§ **Problem to work on**
Check each line of the data for "example", and copy the ones that have it.

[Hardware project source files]
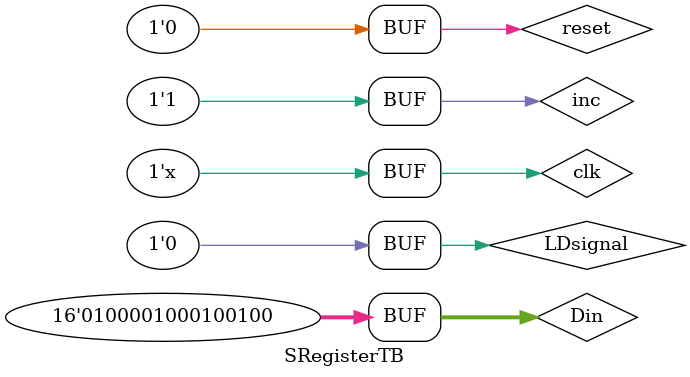
<source format=v>
`timescale 1ns/1ps
module SRegisterTB();
	reg clk = 0;
	reg inc;
	reg reset;
	reg LDsignal;
	reg [15:0] Din;
	wire [15:0] Dout;
	
	SRegister register(clk, inc,Din, LDsignal,reset,Dout);
	
	always
		#(5) clk<=!clk;
		
		
	initial begin
	
		#(10);
		LDsignal = 1;
		Din = 16'b0100001000100100;
		#(10);
		reset = 1;
		#(10);
		reset = 0;
		LDsignal = 0;
		inc = 1;
		
	end 
endmodule

</source>
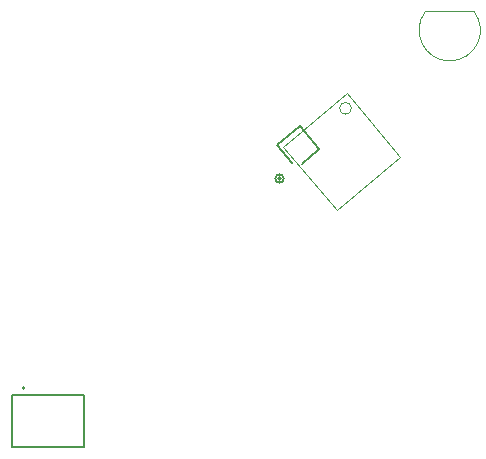
<source format=gbr>
G04 Layer_Color=16711935*
%FSLAX44Y44*%
%MOMM*%
%TF.FileFunction,Mechanical*%
%TF.Part,Single*%
G01*
G75*
%ADD38C,0.2000*%
%ADD39C,0.1270*%
%ADD67C,0.1000*%
%ADD68C,0.1524*%
D38*
X107438Y70452D02*
G03*
X107438Y70452I-1000J0D01*
G01*
D02*
G03*
X107438Y70452I-1000J0D01*
G01*
D39*
X324514Y247761D02*
G03*
X324514Y247761I-1270J0D01*
G01*
X326836D02*
G03*
X326836Y247761I-3592J0D01*
G01*
X324514D02*
G03*
X324514Y247761I-1270J0D01*
G01*
X326836D02*
G03*
X326836Y247761I-3592J0D01*
G01*
X158030Y20230D02*
Y64130D01*
X97030D02*
X158030D01*
X97030Y20230D02*
Y64130D01*
Y20230D02*
X158030D01*
Y64130D01*
X97030D02*
X158030D01*
X97030Y20230D02*
Y64130D01*
Y20230D02*
X158030D01*
X347254Y264591D02*
X356982Y272755D01*
X321198Y275886D02*
X329361Y266156D01*
X347254Y264591D02*
X356982Y272755D01*
X321198Y275886D02*
X329361Y266156D01*
D67*
X446872Y389387D02*
G03*
X487848Y389387I20488J-16007D01*
G01*
X384125Y307140D02*
G03*
X384125Y307140I-5000J0D01*
G01*
X446872Y389380D02*
X487849D01*
X326611Y274824D02*
X371606Y221201D01*
X380234Y319819D02*
X425229Y266196D01*
X371606Y221201D02*
X425229Y266196D01*
X326611Y274824D02*
X380234Y319819D01*
D68*
X329361Y266156D02*
X333443Y261292D01*
X342389Y260509D02*
X356982Y272755D01*
X340656Y292212D02*
X356982Y272755D01*
X321198Y275886D02*
X340656Y292212D01*
%TF.MD5,2C80D74CA464770D4CAA762AAE2DAF87*%
M02*

</source>
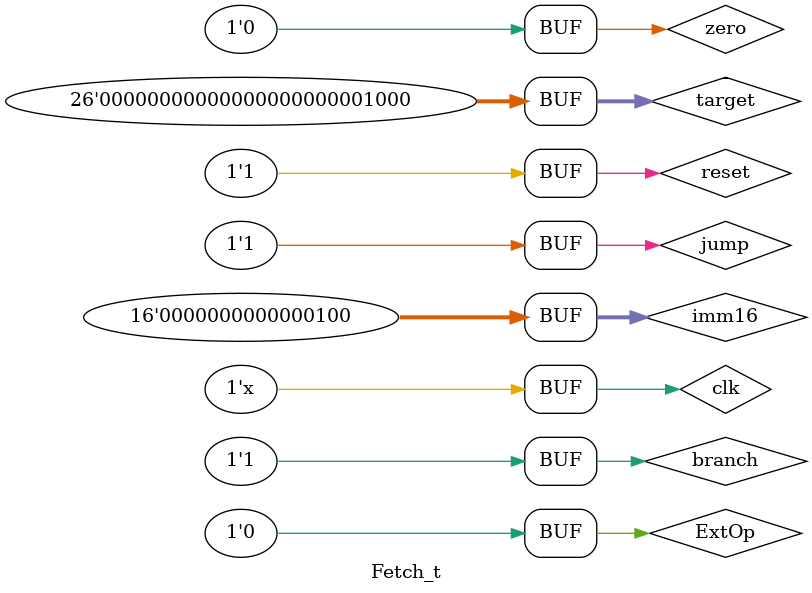
<source format=v>
`timescale 1ns / 1ps


module Fetch_t;

	// Inputs
	reg clk;
	reg reset;
	reg branch;
	reg zero;
	reg jump;
	reg [25:0] target;
	reg [15:0] imm16;
	reg ExtOp;

	// Outputs
	wire [31:0] Inst;
	wire [31:0] PC;

	// Instantiate the Unit Under Test (UUT)
	Fetch uut (
		.clk(clk), 
		.reset(reset), 
		.branch(branch), 
		.zero(zero), 
		.jump(jump), 
		.target(target), 
		.imm16(imm16), 
		.ExtOp(ExtOp), 
		.Inst(Inst), 
		.PC(PC)
	);

	initial begin
		// Initialize Inputs
		clk = 0;
		reset = 0;
		branch = 0;
		zero = 0;
		jump = 0;
		target = 26'h8;
		imm16 = 16'h4;
		ExtOp = 0;

		// Wait 100 ns for global reset to finish
		#20;
		reset = 1;
		#100;
		branch = 1;
		zero = 1;
		#20;
		zero = 0;
		jump = 1;

	end
always #10 clk = ~clk;
endmodule
</source>
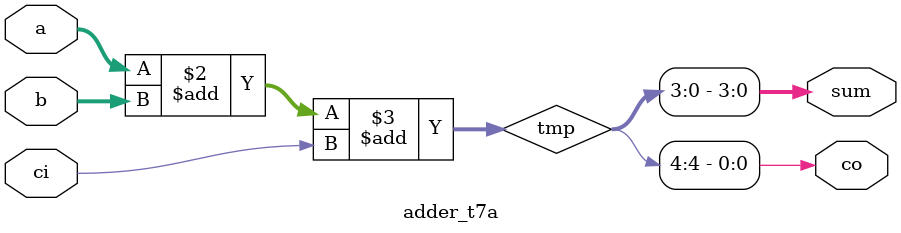
<source format=sv>
module adder_t7a (co, sum, a, b, ci);
output co;
output [3:0] sum;
input [3:0] a, b;
input ci;
reg co;
reg [3:0] sum;
reg [4:0] tmp;
  
// The adder_t7a example , places the delay on the first blocking assignment and no // delay on the second assignment. This will have the same flawed
// behavior as the adder_t1 example.
  
always @(a or b or ci) begin
#12 tmp = a + b + ci;
 {co, sum} = tmp;
end
endmodule

// The adder_t7b example,places the delay on the second blocking assignment and
// no delay on the first. This model will sample the inputs on the first input 
// change and assign the outputs to a temporary location until after completion
// of the specified blocking delay. Then the outputs will be written with the
// old temporary output values that are no longer valid.Other input changes within the 12ns delay period will not be evaluated, which means old erroneous values will remain on the outputs until more input changes occur.




// module adder_t7b (co, sum, a, b, ci);
// output co;
// output [3:0] sum;
// input [3:0] a, b;
// input ci;
// reg co;
// reg [3:0] sum;
// reg [4:0] tmp;
// always @(a or b or ci) begin
// tmp = a + b + ci;
// #12 {co, sum} = tmp;
// end
// endmodule

</source>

§ **Answer to this task**
// The adder_t7a example , places the delay on the first blocking assignment and no // delay on the second assignment. This will have the same flawed
// behavior as the adder_t1 example.
// The adder_t7b example,places the delay on the second blocking assignment and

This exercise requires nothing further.